Assume that we have samples of size \(n\) for dependent variable \(Y\) and independent variable \(X\). We wish to estimate the simple regression of \(Y\) and \(X\). The classic normal linear regression model assumptions are as follows:
-
-
- Linearity: A linear relationship implies that the change in \(Y\) due to a one-unit change in \(X\) is constant, regardless of the value \(X\) takes. If the relationship between the two is not linear, the regression model will not accurately capture the trend, resulting in inaccurate predictions. The model will be biased and underestimate or overestimate \(Y\) at various points. For example, the model \(Y=b_0+b_1e^{b_1x}\) is nonlinear in \(b_1\). For this reason, we should not attempt to fit a linear model between \(X\) and \(Y\). It also follows that the independent variable, \(X\), must be non-stochastic (must not be random). A random independent variable rules out a linear relationship between the dependent and independent variables. In addition, linearity means the residuals should not exhibit an observable pattern when plotted against the independent variable. Instead, they should be completely random. In the example below, we’re looking at a scenario where the residuals appear to show a pattern when plotted against the independent variable, \(X\). This effectively indicates a nonlinear relation.

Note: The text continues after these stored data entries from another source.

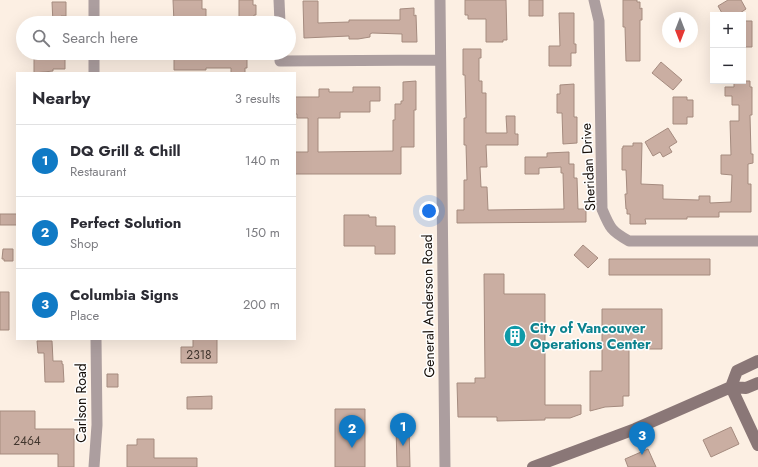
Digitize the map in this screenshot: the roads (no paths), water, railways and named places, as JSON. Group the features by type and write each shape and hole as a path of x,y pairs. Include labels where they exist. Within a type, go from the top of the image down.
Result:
{"main road":[{"path":"758,361 737,371 731,387 758,445"},
{"path":"533,467 635,429 731,387 746,388 758,383"}],"street":[{"path":"94,0 94,16"},
{"path":"279,0 280,16"},
{"name":"General Anderson Road","path":"440,0 446,467"},
{"name":"Sheridan Drive","path":"594,0 599,21 602,209 607,222 615,233 629,241 758,241"},
{"path":"296,57 440,60"},
{"path":"94,60 94,72"},
{"name":"Carlson Road","path":"94,467 97,425 96,340"}],"place":[{"name":"City of Vancouver Operations Center","path":"515,336"},
{"name":"DQ Grill & Chill","path":"403,446"},
{"name":"Perfect Solution","path":"352,448"},
{"name":"Columbia Signs","path":"642,455"}]}
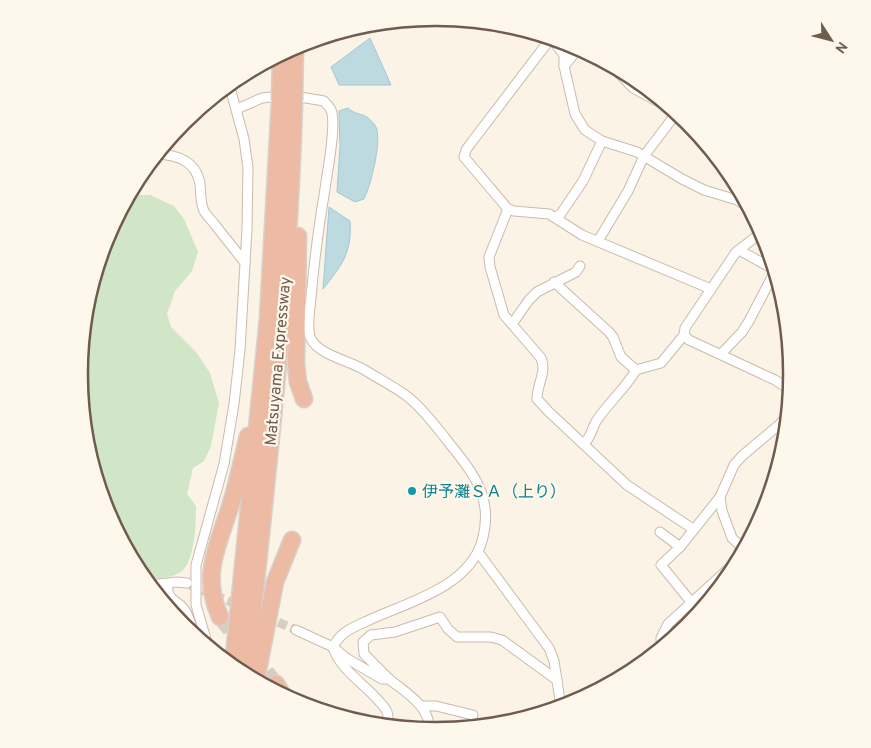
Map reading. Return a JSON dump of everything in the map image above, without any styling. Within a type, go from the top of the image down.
[{"type":"highway","name":"Matsuyama Expressway","points":[[233,656],[268,318],[273,235],[294,57]]},
{"type":"highway","name":"Matsuyama Expressway","points":[[247,666],[281,325],[292,178],[287,101],[282,62]]},
{"type":"highway","points":[[287,101],[298,204],[296,364],[298,382],[304,399]]},
{"type":"highway","points":[[220,617],[211,589],[213,558],[229,510],[249,430],[256,391],[267,272],[273,235]]},
{"type":"highway","points":[[257,672],[275,582],[292,540]]},
{"type":"street","points":[[546,45],[466,150],[464,157],[508,209],[549,214],[569,228],[598,242],[711,289]]},
{"type":"street","points":[[561,50],[564,54],[564,66],[578,122],[585,130],[602,141],[644,156],[704,190],[737,200]]},
{"type":"street","points":[[564,66],[573,55]]},
{"type":"street","points":[[204,633],[196,605],[196,565],[224,464],[233,412],[240,350],[245,263],[248,168],[244,138],[232,92]]},
{"type":"street","points":[[237,109],[262,98],[288,95],[324,101],[331,110],[331,149],[312,289],[310,338],[315,346],[360,368],[406,396],[422,409],[462,458],[475,477],[481,491],[485,523],[478,552],[453,580],[423,597],[372,618],[344,633],[337,639],[333,647],[343,664],[387,712],[387,719]]},
{"type":"street","points":[[598,242],[628,191],[644,156],[671,119]]},
{"type":"street","points":[[555,217],[560,215],[583,180],[602,141]]},
{"type":"street","points":[[166,155],[176,156],[192,165],[197,174],[200,185],[200,199],[205,212],[245,263]]},
{"type":"street","points":[[508,209],[489,257],[490,267],[504,315],[541,358],[544,365],[537,392],[538,399],[542,405],[628,485],[693,529]]},
{"type":"street","points":[[584,444],[591,437],[597,420],[627,385],[636,370],[661,363],[684,335],[685,328],[739,250],[755,237]]},
{"type":"street","points":[[739,250],[766,266]]},
{"type":"street","points":[[512,324],[537,292],[576,272],[580,266]]},
{"type":"street","points":[[722,354],[742,332],[770,281]]},
{"type":"street","points":[[554,282],[609,332],[621,357],[636,370]]},
{"type":"street","points":[[684,335],[689,340],[722,354],[783,385]]},
{"type":"street","points":[[692,608],[661,565],[680,547],[720,497],[734,465],[779,425]]},
{"type":"street","points":[[720,497],[722,511],[732,538],[739,544]]},
{"type":"street","points":[[660,532],[680,547]]},
{"type":"street","points":[[478,552],[549,648],[554,660],[560,698]]},
{"type":"street","points":[[159,585],[187,583]]},
{"type":"street","points":[[168,584],[167,591],[169,595],[183,608],[186,616]]},
{"type":"street","points":[[661,638],[668,624],[713,584]]},
{"type":"street","points":[[428,722],[422,706],[389,679],[364,654],[362,642],[366,638],[371,635],[395,632],[440,617],[457,638],[491,637],[502,640],[557,680]]},
{"type":"street","points":[[296,630],[333,647],[359,667],[382,679],[389,679]]},
{"type":"street","points":[[422,706],[436,706],[473,715]]},
{"type":"green space","points":[[137,195],[150,195],[174,206],[184,219],[198,252],[192,271],[175,291],[167,314],[171,327],[197,353],[210,373],[219,403],[211,446],[204,461],[193,468],[187,494],[196,506],[191,555],[182,571],[155,579],[134,548],[114,507],[94,442],[88,397],[88,351],[94,306],[114,241]]},
{"type":"water","points":[[370,38],[391,85],[339,85],[331,67]]},
{"type":"water","points":[[348,108],[368,118],[375,126],[378,142],[370,184],[364,199],[355,202],[337,192],[340,146],[339,111]]},
{"type":"water","points":[[329,207],[350,221],[350,232],[344,258],[336,273],[323,289]]},
{"type":"tunnel","points":[[190,585],[240,606]]},
{"type":"tunnel","points":[[220,617],[274,682]]},
{"type":"tunnel","points":[[266,617],[296,630]]},
{"type":"place","name":"伊予灘ＳＡ（上り）","points":[[412,491]]}]
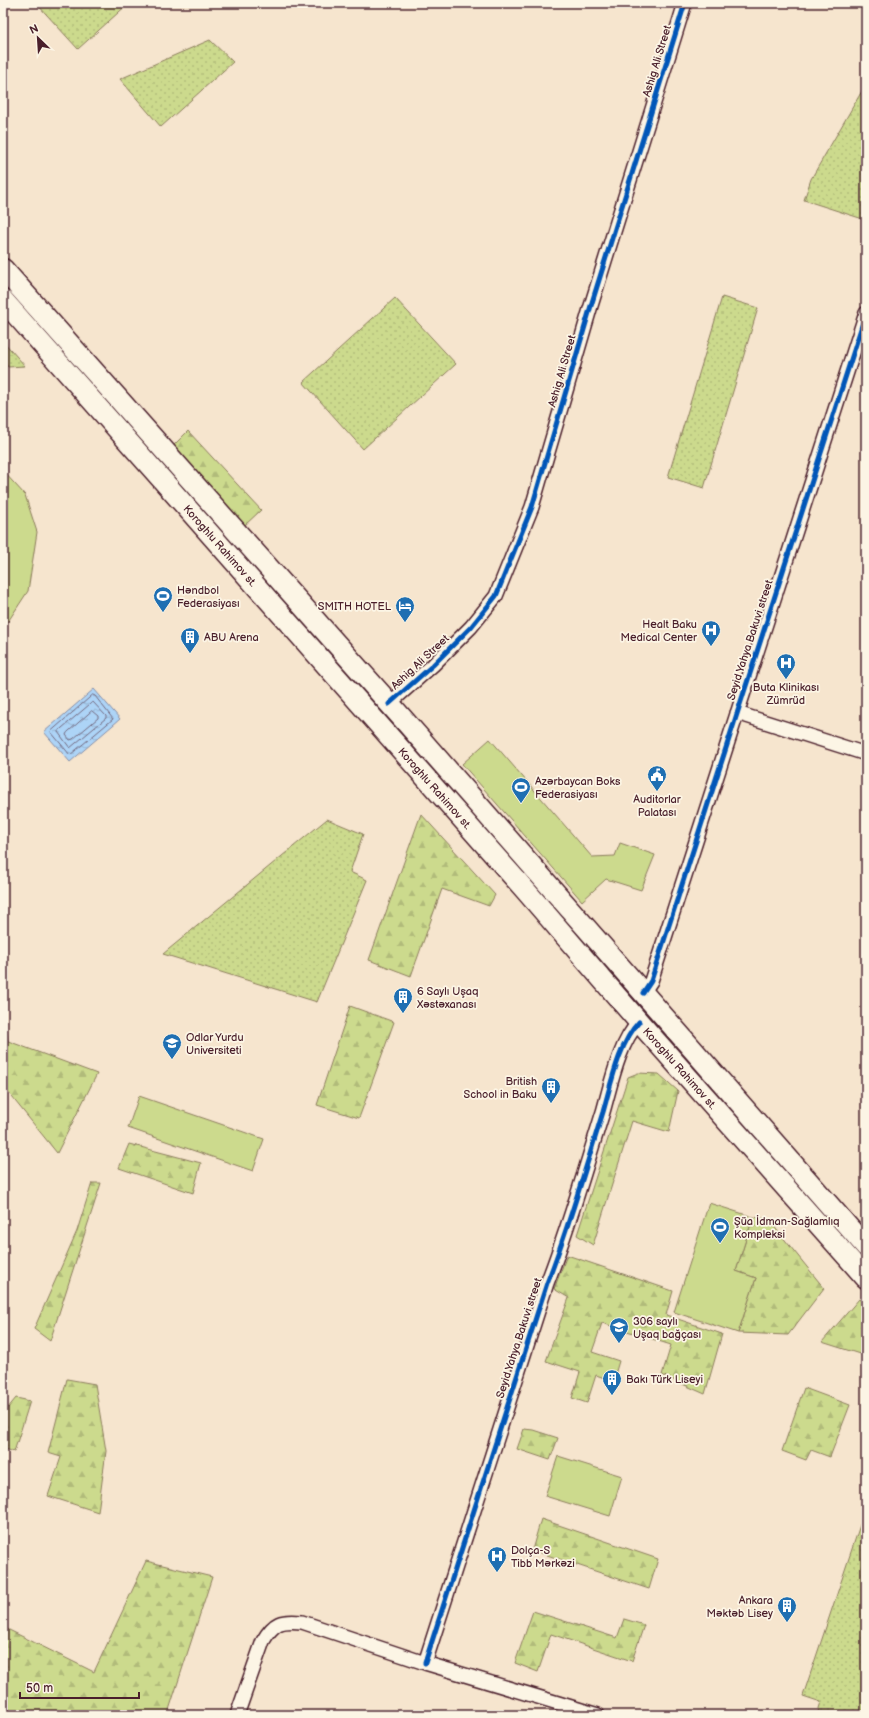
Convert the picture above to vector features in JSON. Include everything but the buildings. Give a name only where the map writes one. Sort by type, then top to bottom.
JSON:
[{"type":"main road","name":"Koroghlu Rahimov st.","points":[[3,269],[389,704],[866,1247]]},
{"type":"main road","name":"Koroghlu Rahimov st.","points":[[3,300],[521,885],[639,1022],[866,1278]]},
{"type":"street","name":"Ashig Ali Street","points":[[389,704],[433,665],[471,627],[496,596],[532,507],[590,309],[685,3]]},
{"type":"street","name":"Seyid Yahya Bakuvi street","points":[[643,993],[651,981],[866,313]]},
{"type":"street","points":[[737,713],[866,754]]},
{"type":"street","name":"Seyid Yahya Bakuvi street","points":[[425,1663],[542,1298],[561,1248],[617,1065],[629,1033],[639,1022]]},
{"type":"street","points":[[236,1715],[263,1641],[268,1632],[280,1622],[302,1622],[425,1663],[598,1715]]},
{"type":"green space","points":[[36,3],[129,3],[78,49]]},
{"type":"green space","points":[[210,40],[233,62],[161,127],[120,79]]},
{"type":"green space","points":[[866,84],[866,220],[804,200],[811,179]]},
{"type":"green space","points":[[722,297],[758,308],[704,488],[668,477]]},
{"type":"green space","points":[[395,298],[456,364],[363,449],[303,382]]},
{"type":"green space","points":[[3,341],[25,366],[8,367],[3,360]]},
{"type":"green space","points":[[188,431],[261,510],[244,526],[174,445]]},
{"type":"green space","points":[[3,471],[25,495],[37,532],[28,591],[9,620],[3,625]]},
{"type":"green space","name":"Azərbaycan Boks Federasiyası","points":[[490,739],[592,857],[615,856],[620,843],[655,855],[641,890],[606,879],[582,901],[462,764]]},
{"type":"green space","points":[[421,814],[495,895],[489,906],[442,889],[411,976],[369,960]]},
{"type":"green space","points":[[327,819],[363,834],[350,872],[367,880],[317,1002],[163,954]]},
{"type":"green space","points":[[350,1006],[394,1022],[359,1118],[317,1105]]},
{"type":"green space","points":[[3,1023],[5,1024],[8,1041],[97,1074],[57,1153],[3,1086]]},
{"type":"green space","points":[[638,1073],[659,1074],[678,1091],[669,1132],[632,1121],[593,1245],[577,1235],[628,1077]]},
{"type":"green space","points":[[139,1096],[264,1139],[253,1171],[128,1128]]},
{"type":"green space","points":[[129,1144],[201,1163],[193,1193],[119,1168]]},
{"type":"green space","points":[[92,1183],[101,1183],[50,1341],[34,1329],[77,1231]]},
{"type":"green space","name":"Şüa İdman-Sağlamlıq Kompleksi","points":[[709,1203],[753,1217],[736,1271],[756,1278],[738,1333],[674,1312]]},
{"type":"green space","points":[[753,1217],[768,1219],[824,1288],[788,1335],[738,1333],[756,1278],[736,1271]]},
{"type":"green space","points":[[567,1255],[673,1291],[666,1315],[722,1334],[705,1394],[662,1375],[671,1345],[602,1323],[592,1352],[619,1361],[613,1381],[596,1375],[587,1403],[572,1398],[580,1372],[546,1361],[569,1298],[554,1289]]},
{"type":"green space","points":[[859,1299],[866,1303],[866,1356],[822,1342]]},
{"type":"green space","points":[[67,1379],[95,1384],[106,1451],[98,1512],[48,1496],[61,1457],[48,1453]]},
{"type":"green space","points":[[804,1388],[850,1405],[830,1457],[811,1450],[806,1460],[782,1451]]},
{"type":"green space","points":[[16,1398],[30,1401],[14,1452],[3,1448],[3,1414]]},
{"type":"green space","points":[[524,1429],[533,1430],[558,1438],[550,1460],[517,1449]]},
{"type":"green space","points":[[558,1456],[622,1476],[610,1516],[545,1496]]},
{"type":"green space","points":[[866,1507],[866,1715],[817,1715],[821,1702],[803,1696]]},
{"type":"green space","points":[[541,1519],[658,1559],[649,1589],[532,1550]]},
{"type":"green space","points":[[146,1561],[212,1577],[169,1710],[180,1715],[3,1715],[3,1627],[94,1672]]},
{"type":"green space","points":[[533,1611],[617,1638],[624,1619],[644,1625],[632,1661],[551,1634],[538,1672],[515,1663]]},
{"type":"water","points":[[94,689],[120,719],[70,762],[44,732]]},
{"type":"cycle path","points":[[389,704],[433,665],[471,627],[496,596],[532,507],[590,309],[685,3]]},
{"type":"cycle path","points":[[643,993],[651,981],[866,313]]},
{"type":"cycle path","points":[[425,1663],[547,1283],[576,1198],[603,1112],[616,1064],[626,1041],[639,1022]]},
{"type":"place","name":"Həndbol Federasiyası","points":[[163,613]]},
{"type":"place","name":"SMITH HOTEL","points":[[405,623]]},
{"type":"place","name":"Healt Baku Medical Center","points":[[711,647]]},
{"type":"place","name":"ABU Arena","points":[[190,654]]},
{"type":"place","name":"Buta Klinikası Zümrüd","points":[[786,680]]},
{"type":"place","name":"Auditorlar Palatası","points":[[657,792]]},
{"type":"place","name":"Azərbaycan Boks Federasiyası","points":[[521,804]]},
{"type":"place","name":"6 Saylı Uşaq Xəstəxanası","points":[[403,1014]]},
{"type":"place","name":"Odlar Yurdu Universiteti","points":[[172,1060]]},
{"type":"place","name":"British School in Baku","points":[[551,1104]]},
{"type":"place","name":"Şüa İdman-Sağlamlıq Kompleksi","points":[[720,1244]]},
{"type":"place","name":"306 saylı Uşaq bağçası","points":[[619,1344]]},
{"type":"place","name":"Bakı Türk Liseyi","points":[[612,1396]]},
{"type":"place","name":"Dolça-S Tibb Mərkəzi","points":[[497,1573]]},
{"type":"place","name":"Ankara Məktəb Lisey","points":[[787,1623]]}]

- Normality Assumption: This assumption implies that the error terms (residuals) must follow a normal distribution. It’s important to note that this doesn’t mean the dependent and independent variables must be normally distributed. However, checking the distribution of the dependent and independent variables is crucial to identify any outliers. A histogram of the residuals can be used to detect if the error term is normally distributed. A symmetric bell-shaped histogram indicates that the normality assumption is likely to be true.
- Homoskedasticity: Homoskedasticity implies that the variance of the error terms is constant across all observations. Mathematically, this is expressed as:$$ E\left(\epsilon_i^2\right)=\sigma_\epsilon^2,\ \ i=1,2,\ldots,n $$If the variance of residuals varies across observations, then we refer to this as heteroskedasticity (not homoscedasticity). We plot the least square residuals against the independent variable to test for heteroscedasticity. If there is an evident pattern in the plot, that is a manifestation of heteroskedasticity.
In case residuals and the predicted values increase simultaneously, then such a situation is known as heteroscedasticity (or heteroskedasticity).
- Independence Assumption: The independence assumption implies that the observations \(X_i\) and \(Y_i\) are independent of each other. Failure to satisfy this assumption implies the variables are not independent, and thus, residuals will be correlated. To ascertain this assumption, we visually and statistically analyze the residuals to check whether residual shows exhibit a pattern.
Question
A regression model with one independent variable requires several assumptions for valid conclusions. Which of the following statements most likely violates those assumptions?
- The independent variable is random.
- The error term is distributed normally.
- There exists a linear relationship between the dependent variable and the independent variable.
Solution
The correct answer is A.
Linear regression assumes that the independent variable, X, is NOT random. This ensures that the model produces the correct estimates of the regression coefficients.
B is incorrect. The assumption that the error term is distributed normally allows us to easily test a particular hypothesis about a linear regression model.
C is incorrect. Essentially, the assumption that the dependent and independent variables have a linear relationship is the key to a valid linear regression. If the parameters of the dependent and independent variables are not linear, then the estimation of that relation can yield invalid results.